Lowe admits that Kubota dealers have been slow to accept the manufacturer’s Shop.Kubotausa.com system. “Dealers want to make sure we are not going direct to consumer. About 35 percent of our dealers are on board and live. Many more dealers are waiting, but it takes time to complete the integration. Johnson Tractor is currently setting up its Kubota e-commerce platform. “We needed to get our feet wet with our CNH e-commerce before we added another layer of complexity,” said Gerber.

What’s next for e-commerce?

“I look at what we’re doing as an extension of the dealer’s showroom,” said Cloutier from Exmark. “The thing about e-commerce, it can also boost productivity for landscape contractors who can order online and not spend time waiting at a parts counter.” Exmark gives dealers the option to sell online. Dealers setup a payment gateway, just like in store, enabling them to take credit card payments. Cloutier said it costs about $20 month. “And the rest is hands off. The only other role they have is if there is a return initiated online,” he said. He said about one quarter of the company’s 1,500 dealers take part.

“We are looking to the future of being an omni-channel provider of all power equipment products because customers are looking to buy that way. Who’s to say that won’t soon include whole goods. We want to do ecommerce in a manner that supports our dealers and distributors.”

John Cloutier, Exmark

Exmark was not the only manufacturer we spoke with that talked about helping dealers become “omni-channel” businesses. “Kubota dealers sell parts online, yes,” said Don Lowe. “Implements will be the next move for us. But we’re going to take our time before we get to vehicles. We want to make sure our dealers are comfortable with this.”

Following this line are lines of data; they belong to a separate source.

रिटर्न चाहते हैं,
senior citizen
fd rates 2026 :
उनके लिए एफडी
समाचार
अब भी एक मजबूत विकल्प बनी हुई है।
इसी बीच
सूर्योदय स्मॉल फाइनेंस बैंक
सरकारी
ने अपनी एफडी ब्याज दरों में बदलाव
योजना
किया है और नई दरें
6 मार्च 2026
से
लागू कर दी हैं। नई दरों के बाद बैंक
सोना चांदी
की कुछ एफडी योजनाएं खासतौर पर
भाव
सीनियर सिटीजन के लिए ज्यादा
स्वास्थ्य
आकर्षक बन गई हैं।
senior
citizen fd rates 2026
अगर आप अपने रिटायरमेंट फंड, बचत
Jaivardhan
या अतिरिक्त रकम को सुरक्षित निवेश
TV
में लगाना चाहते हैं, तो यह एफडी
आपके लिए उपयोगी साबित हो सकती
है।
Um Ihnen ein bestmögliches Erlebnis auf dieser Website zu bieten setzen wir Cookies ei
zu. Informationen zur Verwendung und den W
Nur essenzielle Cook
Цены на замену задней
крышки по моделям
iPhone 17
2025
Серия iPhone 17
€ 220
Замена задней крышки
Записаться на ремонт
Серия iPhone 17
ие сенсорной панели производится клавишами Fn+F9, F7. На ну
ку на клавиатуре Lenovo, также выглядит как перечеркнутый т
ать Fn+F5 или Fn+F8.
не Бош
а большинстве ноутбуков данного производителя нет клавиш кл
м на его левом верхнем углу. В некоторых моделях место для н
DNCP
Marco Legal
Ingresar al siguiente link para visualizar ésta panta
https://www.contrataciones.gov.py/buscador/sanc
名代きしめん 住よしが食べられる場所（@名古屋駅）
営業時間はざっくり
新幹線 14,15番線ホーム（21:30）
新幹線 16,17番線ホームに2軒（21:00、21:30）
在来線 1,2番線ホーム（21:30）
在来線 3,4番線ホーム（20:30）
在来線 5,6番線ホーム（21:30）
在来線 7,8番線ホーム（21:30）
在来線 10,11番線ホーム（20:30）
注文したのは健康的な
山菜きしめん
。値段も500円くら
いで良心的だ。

As one of the early drivers of e-commerce in power equipment, Stihl continues to evolve its online tools. “We are trying to provide new solutions for dealers so they don’t have to hire people to increase sales,” said Jenson from Stihl. “Dealers can go in and adjust what products are available, and they can discuss with local territory managers, who have the ability to see ‘views’ on certain products. This data-driven approach can help them sell more in store and online. It’s all pointed at getting people to dealers.”

Kubota’s “My Garage” tool is a good example of where manufacturers might be going with e-commerce. Customers register their vehicles on this platform, which helps them select the right parts, and track service and warranty work. “We want every customer who purchases a Kubota tractor to sign up for My Garage,” said Lowe. “I bought a Kia recently, and the dealer immediately had me sign up for their version.” The data collected helps Kubota learn about customer use (remember “digital exhaust” from our “Digital Transformation” feature?). “As this matures, we can learn a lot about customers and fleet use. Plus, we’re going to look at buying history, and parts movement. We’re not too detailed yet on that.”

Last word

I’ll give power-equipment dealers the last word here. “We have faced a few headwinds with the initial launch of e-commerce for Case New Holland parts,” said Gerber of Johnson Tractor. “That caused some reluctance from our customers. The bugs have been worked out and the program is now more user friendly and easier to manage from our side. We welcome technology that makes our lives easier even with the previously mentioned headwinds. We will embrace e-commerce as it comes.”